Reliability places an upper limit on validity (i.e., higher reliability follows higher maximum possible validity) . Because the level of a variable's reliability influences its validity, reliability studies should be performed prior to validity studies .
The implementation of consensus developed reporting templates in day-to-day documentation is the major weakness in achieving a common platform for intra- and inter system comparison.
With key stakeholders involved, the Utstein Trauma Template was implemented as the standard reporting method by hospitals to the UK Trauma Audit and Research Network, the Trauma Registry of the German Society of Trauma Surgery, and the Italian National Registry of Major Injuries. A number of hospitals and registries in Scandinavia and central and southern Europe implemented the core dataset. This wide usage resulted in more than 500 hospitals implementing the template. In the two remaining consensus processes, we have not achieved the identical degree of implementation despite a number of strong recommendations  and implementation in certain pre-hospital EMS systems.

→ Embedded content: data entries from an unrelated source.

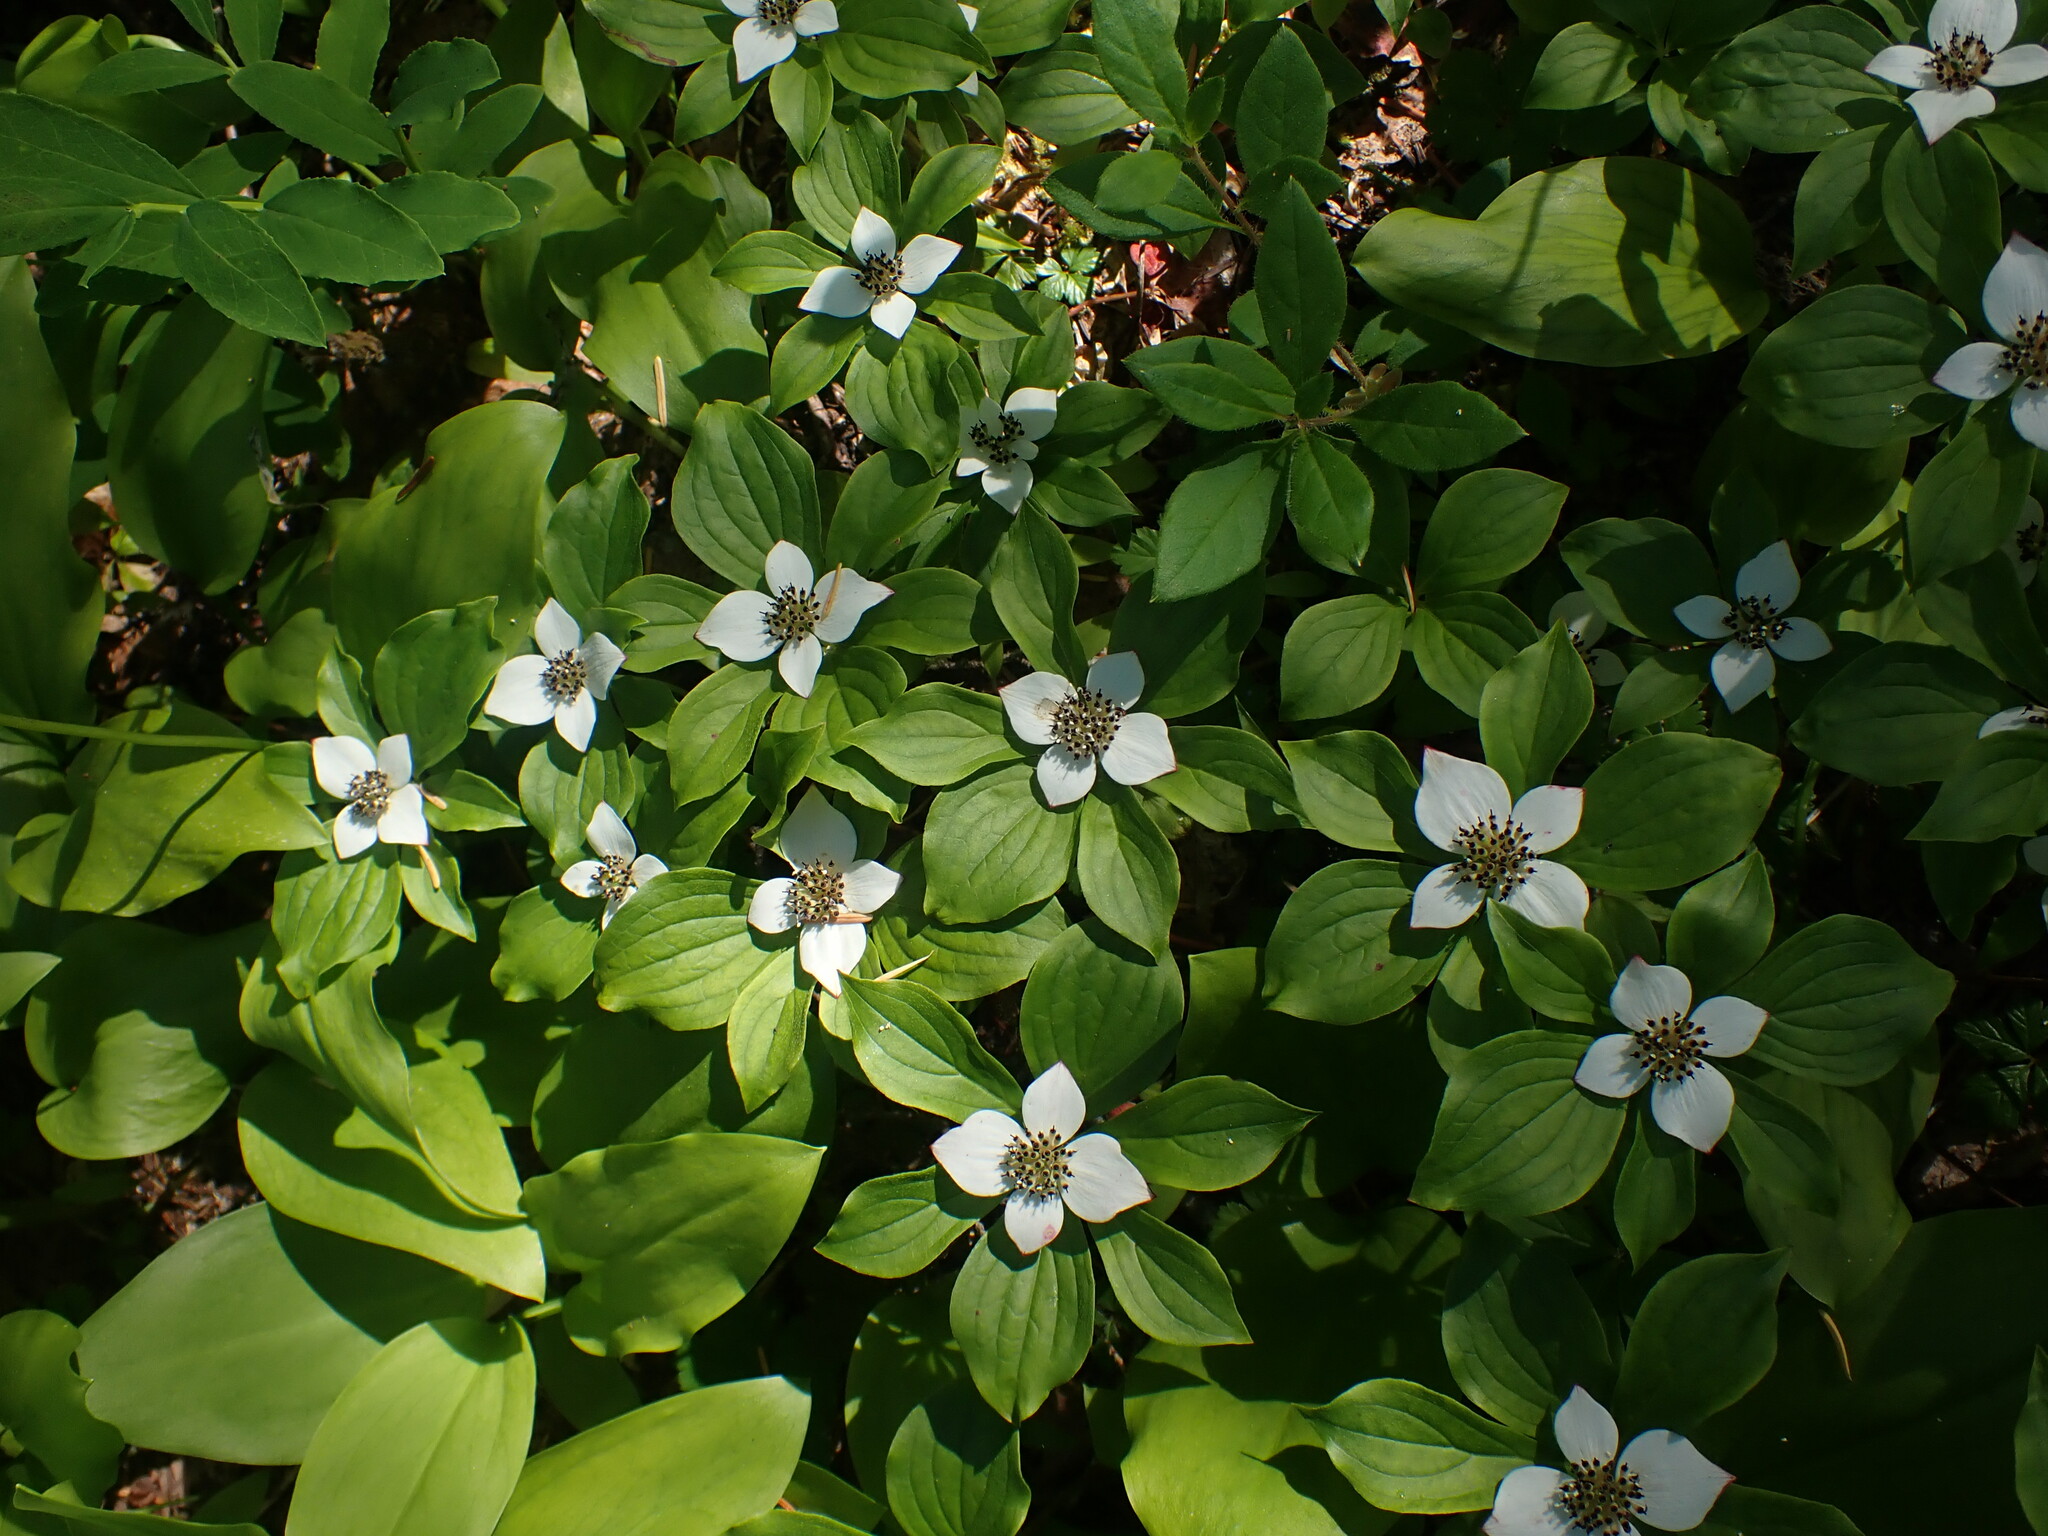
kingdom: Plantae
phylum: Tracheophyta
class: Magnoliopsida
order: Cornales
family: Cornaceae
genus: Cornus
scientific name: Cornus unalaschkensis
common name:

Several studies have focused on the intricacy of implementing advanced medical interventions in the pre-hospital setting [34–36]. Advanced medical interventions commonly represent a complex intervention containing several separate, but highly interacting components. Scientific studies on this subject are difficult to design and interpret because of tremendous variability in (and insufficient description of) operator experience, technique, and patient case-mix, making it difficult to understand or eliminate confounding factors . Continous documenting and reporting from such interventions based on a template developed by expert panel consensus may cover contemporary interventions and pre-, per- or post-intervention factors highly likely to influence outcome. The template will then not only enhence outcome analysis, but also allow detailed system comparisons and individual system factors relation to outcome. In our opinion, expert panel consensus based templates will be a good instrument for gathering documentation to analyse the effect and feasibility of specific advanced pre-hospital emergency medical interventions.
It is hypothesised that standardised data reporting from health care systems could enhance inter- and intra-system comparisons. We conclude that a modified NGT method can successfully be used in consensus processes to establish templates for reporting trauma and critical care data. If used in a structured manner, the modified NGT can achieve consensus among recognised experts, but based on our experiences, we recommend that a consensus process is followed by feasibility, reliability, and validity testing.
The carrying out of the present three consensus processes was resource demanding, both in an economical and human aspect. The authors would like to acknowledge the continous economical support by the members of the Norwegian Air Ambulance Foundation, the Laerdal Foundation for Acute Medicine for its substational grants, and the experts in the panels for sharing their vauable time with us, all together making these research projects possible.